Sometimes the good comes tragically wrapped with the bad:
1. Libertarian science writer Michael Fumento sounds very depressed
in a recent online interview after all but disappearing into Colombia, if
anyone’s inclined to send him a supportive e-mail.
2. Yesterday marks three months since the disappearance of
Flight 370, and I’ve decided to dedicate the great Fixx song “Lost Planes” to its
passengers in karaoke if I get the chance (I have also finally created a
Pandora channel for the Fixx, now that that site’s algorithms have gotten more
refined than when I first tried that about eight years ago).

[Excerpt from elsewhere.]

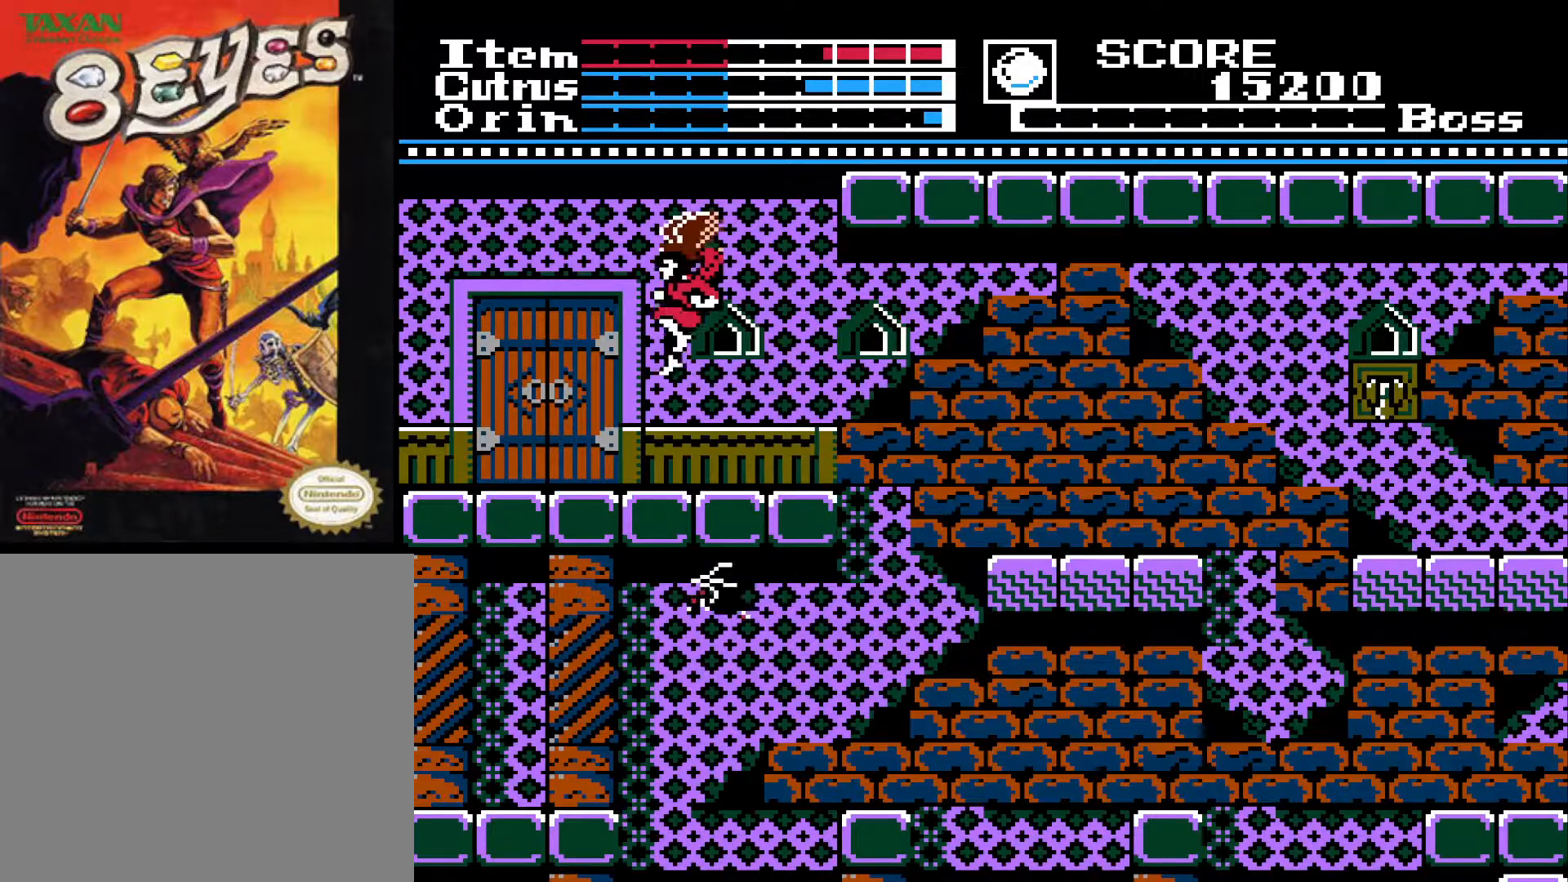
{"buttons": ["DPAD_RIGHT"], "left_stick": "center", "right_stick": "center", "events": [[133, "DPAD_RIGHT", "down"]]}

3. On the tougher end of the New Wave/punk spectrum, the Damned get some kind of
ahead-of-the-curve points for doing this in 1979 (and this is an amusing German TV
appearance by them).
4. For one more month, the
original cowboy from the Village People stars in a stage musical version of
Ayn Rand’s Anthem, I kid you not.
5. Musical opposition to coercion may sound lame to some,
but hey, it beats...well, beating
-- which apparently is what our faces evolved to withstand.
6. And the blue states noted here -- specifically in this
model redistributive states -- have more income
inequality anyway, so as usual, the left is wrong by every imaginable
metric including its own.
7. Then again, egotistical self-promotion can go too far for
aesthetic comfort, as
Maddox amusingly demonstrates (h/t Matt Pritchard).
8. So I’ll instead plug a screening (this
Thursday 7pm at the Galapagos art space at 16 Main St. in DUMBO) of the
booby-related short comedy film The
Slip-Up by Matt Brandenburgh (who just coincidentally directs the YouTube
chats in which I appear, of which another will be unveiled shortly).
9. If you prefer Godzilla
director Gareth Edwards, you might be pleased to hear that September already brings
another monster movie from him, one that I would imagine will suddenly get
a much bigger media push than planned.
10. And if we’re on the lookout for real-life monsters, it
may be best to watch out for anything that seems to have the mind of a teenage
Ukrainian boy but isn’t actually human, since a
computer program fitting that description can now sometimes pass the Turing
Test (for convincingly passing as human in conversation).
I don’t know if we want A.I. programs to mimic teenage
Ukrainians with that region already on the brink of WWIII.